— start Items —
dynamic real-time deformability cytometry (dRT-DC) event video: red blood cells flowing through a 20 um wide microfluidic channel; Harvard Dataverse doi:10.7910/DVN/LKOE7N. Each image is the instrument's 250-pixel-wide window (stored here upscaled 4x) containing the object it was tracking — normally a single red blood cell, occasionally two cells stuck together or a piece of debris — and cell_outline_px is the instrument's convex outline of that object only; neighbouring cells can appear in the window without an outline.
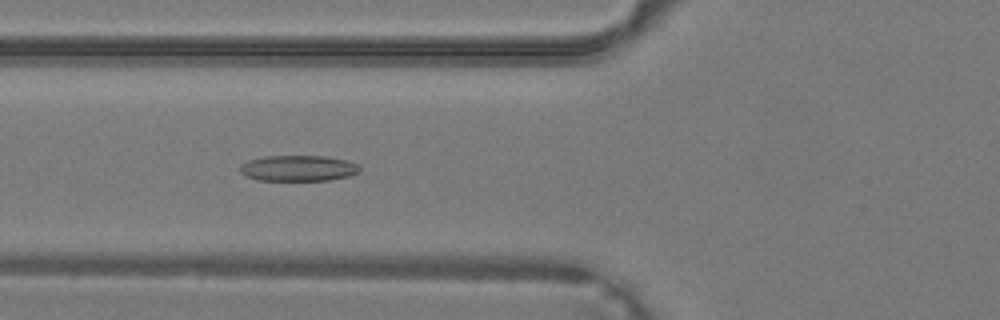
{"species": "common noctule bat (a hibernating species)", "species_latin": "Nyctalus noctula", "temperature_condition": "warm", "stored_images_in_passage": 41, "camera_frame_rate_fps": 3000, "um_per_image_px": 0.085, "animal": {"sex": "male", "body_mass_g": 19.2, "forearm_length_mm": 51.8}, "frame": {"image": 1, "passage_image": 16, "time_ms": 5.0, "image_size_px": [1000, 320], "cell_outline_px": [[360, 168], [356, 172], [348, 176], [328, 180], [260, 180], [244, 176], [240, 172], [240, 164], [248, 160], [264, 156], [324, 156], [344, 160], [356, 164]], "centroid_in_image_um": [25.27, 14.29], "position_along_channel_um": 100.5, "area_um2": 17.8}}
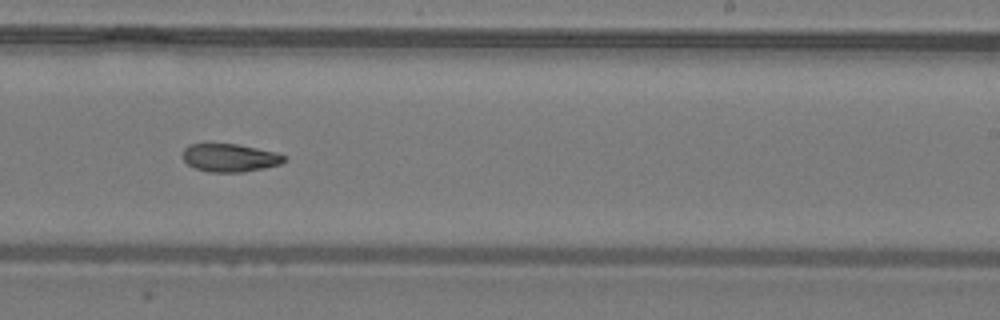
{"frame": {"image": 2, "passage_image": 26, "time_ms": 8.333, "image_size_px": [1000, 320], "cell_outline_px": [[284, 160], [280, 164], [264, 168], [244, 172], [212, 172], [196, 168], [188, 164], [184, 160], [184, 148], [188, 144], [236, 144], [276, 152], [284, 156]], "centroid_in_image_um": [19.53, 13.41], "position_along_channel_um": 269.5, "area_um2": 16.3}}
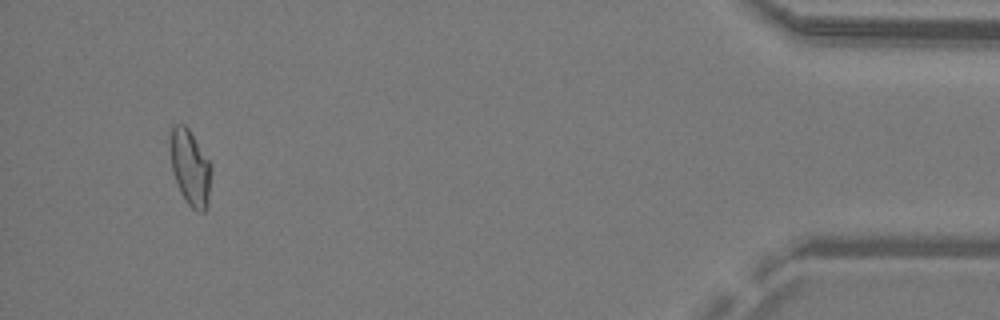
{"frame": {"image": 3, "passage_image": 39, "time_ms": 12.667, "image_size_px": [1000, 320], "cell_outline_px": [[212, 172], [208, 208], [204, 212], [196, 212], [188, 204], [180, 192], [172, 172], [172, 124], [184, 124], [188, 128], [212, 164]], "centroid_in_image_um": [16.23, 14.32], "position_along_channel_um": 419.0, "area_um2": 18.09}}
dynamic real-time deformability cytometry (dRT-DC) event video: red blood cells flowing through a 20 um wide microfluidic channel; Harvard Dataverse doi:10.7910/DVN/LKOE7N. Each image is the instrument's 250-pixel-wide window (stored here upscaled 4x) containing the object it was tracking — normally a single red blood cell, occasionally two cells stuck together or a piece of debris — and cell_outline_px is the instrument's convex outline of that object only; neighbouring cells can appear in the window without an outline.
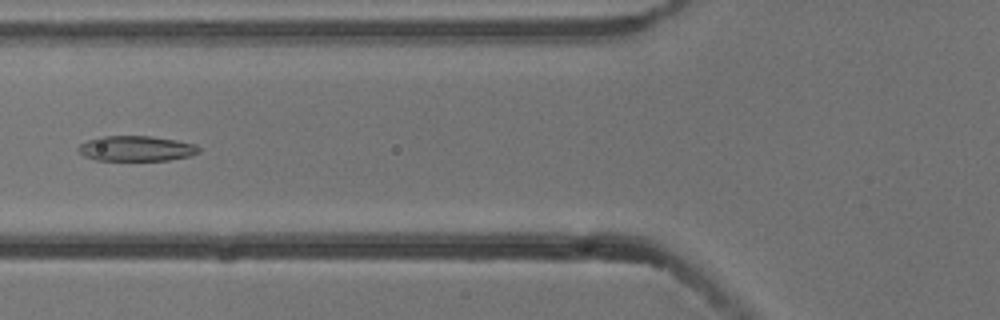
{"species": "common noctule bat (a hibernating species)", "species_latin": "Nyctalus noctula", "temperature_condition": "cold", "stored_images_in_passage": 6, "camera_frame_rate_fps": 3000, "um_per_image_px": 0.085, "animal": {"sex": "male", "body_mass_g": 13.3}, "frame": {"image": 1, "passage_image": 6, "time_ms": 1.667, "image_size_px": [1000, 320], "cell_outline_px": [[200, 152], [192, 156], [168, 160], [96, 160], [84, 156], [76, 148], [80, 144], [88, 140], [100, 136], [152, 136], [176, 140], [196, 144], [200, 148]], "centroid_in_image_um": [11.6, 12.62], "position_along_channel_um": 114.2, "area_um2": 17.86}}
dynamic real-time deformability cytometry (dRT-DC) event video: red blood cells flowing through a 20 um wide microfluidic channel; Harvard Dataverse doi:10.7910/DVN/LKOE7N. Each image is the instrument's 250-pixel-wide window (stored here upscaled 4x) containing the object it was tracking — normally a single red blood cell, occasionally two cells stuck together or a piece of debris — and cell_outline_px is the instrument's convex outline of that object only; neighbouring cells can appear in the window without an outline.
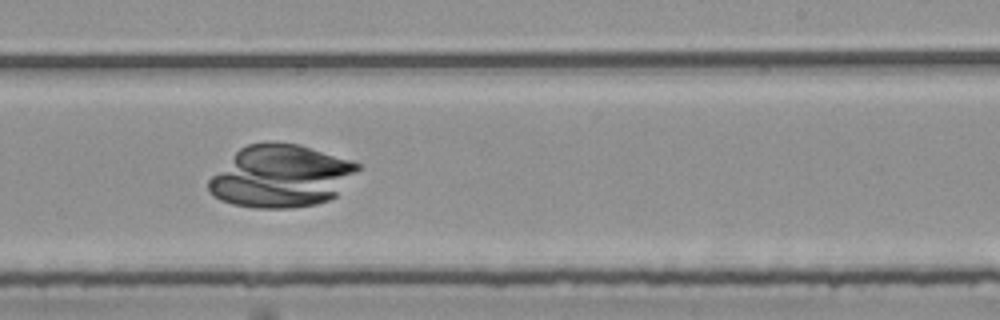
{"species": "common noctule bat (a hibernating species)", "species_latin": "Nyctalus noctula", "temperature_condition": "room temperature", "stored_images_in_passage": 34, "camera_frame_rate_fps": 3000, "um_per_image_px": 0.085, "animal": {"sex": "female", "body_mass_g": 25.1}, "frame": {"image": 1, "passage_image": 17, "time_ms": 5.333, "image_size_px": [1000, 320], "cell_outline_px": [[364, 168], [336, 196], [328, 200], [316, 204], [288, 208], [256, 208], [232, 204], [220, 200], [212, 196], [208, 192], [208, 180], [240, 148], [248, 144], [296, 144], [352, 160], [360, 164]], "centroid_in_image_um": [23.92, 15.01], "position_along_channel_um": 265.1, "area_um2": 53.87}}
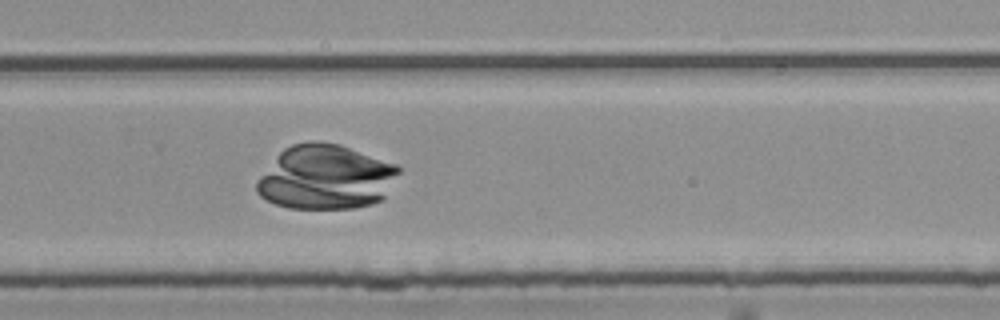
{"frame": {"image": 2, "passage_image": 20, "time_ms": 6.333, "image_size_px": [1000, 320], "cell_outline_px": [[400, 172], [384, 200], [372, 204], [356, 208], [288, 208], [276, 204], [260, 196], [256, 192], [256, 180], [276, 156], [284, 148], [292, 144], [308, 140], [316, 140], [340, 144], [396, 164], [400, 168]], "centroid_in_image_um": [27.7, 15.05], "position_along_channel_um": 302.1, "area_um2": 53.87}}
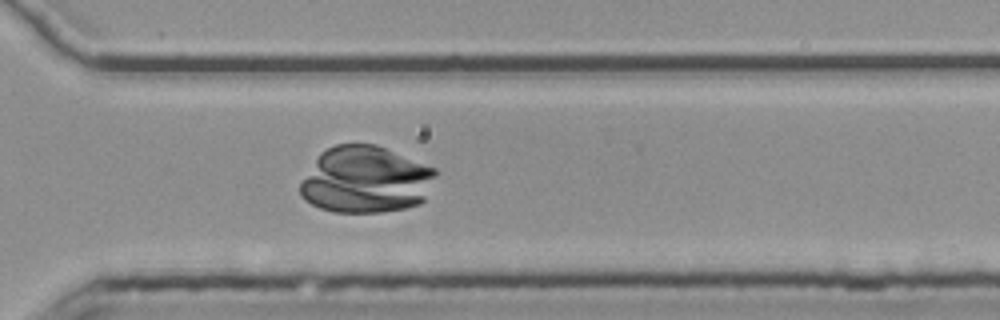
{"frame": {"image": 3, "passage_image": 23, "time_ms": 7.333, "image_size_px": [1000, 320], "cell_outline_px": [[436, 176], [424, 200], [420, 204], [408, 208], [380, 212], [332, 212], [320, 208], [304, 200], [300, 196], [300, 184], [320, 152], [336, 144], [376, 144], [436, 168]], "centroid_in_image_um": [31.09, 15.28], "position_along_channel_um": 339.5, "area_um2": 52.89}}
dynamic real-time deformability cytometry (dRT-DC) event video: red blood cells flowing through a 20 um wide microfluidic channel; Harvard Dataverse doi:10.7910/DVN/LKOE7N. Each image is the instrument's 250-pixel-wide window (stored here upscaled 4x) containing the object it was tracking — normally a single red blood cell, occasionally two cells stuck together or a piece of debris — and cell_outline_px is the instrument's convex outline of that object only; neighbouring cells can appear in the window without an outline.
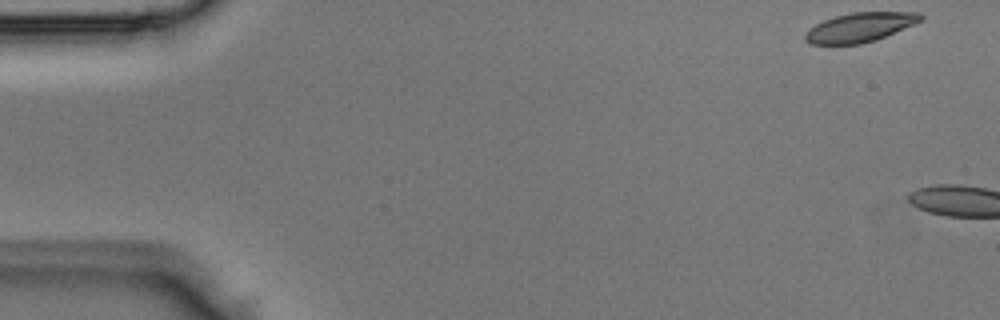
— end Items —
### Exercise objective
Output the data above without changes, apart from leaving out the pictures.

### The solution
dynamic real-time deformability cytometry (dRT-DC) event video: red blood cells flowing through a 20 um wide microfluidic channel; Harvard Dataverse doi:10.7910/DVN/LKOE7N. Each image is the instrument's 250-pixel-wide window (stored here upscaled 4x) containing the object it was tracking — normally a single red blood cell, occasionally two cells stuck together or a piece of debris — and cell_outline_px is the instrument's convex outline of that object only; neighbouring cells can appear in the window without an outline.
{"species": "common noctule bat (a hibernating species)", "species_latin": "Nyctalus noctula", "temperature_condition": "warm", "stored_images_in_passage": 41, "camera_frame_rate_fps": 3000, "um_per_image_px": 0.085, "animal": {"sex": "male", "body_mass_g": 19.2, "forearm_length_mm": 51.8}, "frame": {"image": 1, "passage_image": 16, "time_ms": 5.0, "image_size_px": [1000, 320], "cell_outline_px": [[360, 168], [356, 172], [348, 176], [328, 180], [260, 180], [244, 176], [240, 172], [240, 164], [248, 160], [264, 156], [324, 156], [344, 160], [356, 164]], "centroid_in_image_um": [25.27, 14.29], "position_along_channel_um": 100.5, "area_um2": 17.8}}
{"frame": {"image": 2, "passage_image": 26, "time_ms": 8.333, "image_size_px": [1000, 320], "cell_outline_px": [[284, 160], [280, 164], [264, 168], [244, 172], [212, 172], [196, 168], [188, 164], [184, 160], [184, 148], [188, 144], [236, 144], [276, 152], [284, 156]], "centroid_in_image_um": [19.53, 13.41], "position_along_channel_um": 269.5, "area_um2": 16.3}}
{"frame": {"image": 3, "passage_image": 39, "time_ms": 12.667, "image_size_px": [1000, 320], "cell_outline_px": [[212, 172], [208, 208], [204, 212], [196, 212], [188, 204], [180, 192], [172, 172], [172, 124], [184, 124], [188, 128], [212, 164]], "centroid_in_image_um": [16.23, 14.32], "position_along_channel_um": 419.0, "area_um2": 18.09}}
dynamic real-time deformability cytometry (dRT-DC) event video: red blood cells flowing through a 20 um wide microfluidic channel; Harvard Dataverse doi:10.7910/DVN/LKOE7N. Each image is the instrument's 250-pixel-wide window (stored here upscaled 4x) containing the object it was tracking — normally a single red blood cell, occasionally two cells stuck together or a piece of debris — and cell_outline_px is the instrument's convex outline of that object only; neighbouring cells can appear in the window without an outline.
{"species": "common noctule bat (a hibernating species)", "species_latin": "Nyctalus noctula", "temperature_condition": "cold", "stored_images_in_passage": 6, "camera_frame_rate_fps": 3000, "um_per_image_px": 0.085, "animal": {"sex": "male", "body_mass_g": 13.3}, "frame": {"image": 1, "passage_image": 6, "time_ms": 1.667, "image_size_px": [1000, 320], "cell_outline_px": [[200, 152], [192, 156], [168, 160], [96, 160], [84, 156], [76, 148], [80, 144], [88, 140], [100, 136], [152, 136], [176, 140], [196, 144], [200, 148]], "centroid_in_image_um": [11.6, 12.62], "position_along_channel_um": 114.2, "area_um2": 17.86}}
dynamic real-time deformability cytometry (dRT-DC) event video: red blood cells flowing through a 20 um wide microfluidic channel; Harvard Dataverse doi:10.7910/DVN/LKOE7N. Each image is the instrument's 250-pixel-wide window (stored here upscaled 4x) containing the object it was tracking — normally a single red blood cell, occasionally two cells stuck together or a piece of debris — and cell_outline_px is the instrument's convex outline of that object only; neighbouring cells can appear in the window without an outline.
{"species": "common noctule bat (a hibernating species)", "species_latin": "Nyctalus noctula", "temperature_condition": "room temperature", "stored_images_in_passage": 34, "camera_frame_rate_fps": 3000, "um_per_image_px": 0.085, "animal": {"sex": "female", "body_mass_g": 25.1}, "frame": {"image": 1, "passage_image": 17, "time_ms": 5.333, "image_size_px": [1000, 320], "cell_outline_px": [[364, 168], [336, 196], [328, 200], [316, 204], [288, 208], [256, 208], [232, 204], [220, 200], [212, 196], [208, 192], [208, 180], [240, 148], [248, 144], [296, 144], [352, 160], [360, 164]], "centroid_in_image_um": [23.92, 15.01], "position_along_channel_um": 265.1, "area_um2": 53.87}}
{"frame": {"image": 2, "passage_image": 20, "time_ms": 6.333, "image_size_px": [1000, 320], "cell_outline_px": [[400, 172], [384, 200], [372, 204], [356, 208], [288, 208], [276, 204], [260, 196], [256, 192], [256, 180], [276, 156], [284, 148], [292, 144], [308, 140], [316, 140], [340, 144], [396, 164], [400, 168]], "centroid_in_image_um": [27.7, 15.05], "position_along_channel_um": 302.1, "area_um2": 53.87}}
{"frame": {"image": 3, "passage_image": 23, "time_ms": 7.333, "image_size_px": [1000, 320], "cell_outline_px": [[436, 176], [424, 200], [420, 204], [408, 208], [380, 212], [332, 212], [320, 208], [304, 200], [300, 196], [300, 184], [320, 152], [336, 144], [376, 144], [436, 168]], "centroid_in_image_um": [31.09, 15.28], "position_along_channel_um": 339.5, "area_um2": 52.89}}
dynamic real-time deformability cytometry (dRT-DC) event video: red blood cells flowing through a 20 um wide microfluidic channel; Harvard Dataverse doi:10.7910/DVN/LKOE7N. Each image is the instrument's 250-pixel-wide window (stored here upscaled 4x) containing the object it was tracking — normally a single red blood cell, occasionally two cells stuck together or a piece of debris — and cell_outline_px is the instrument's convex outline of that object only; neighbouring cells can appear in the window without an outline.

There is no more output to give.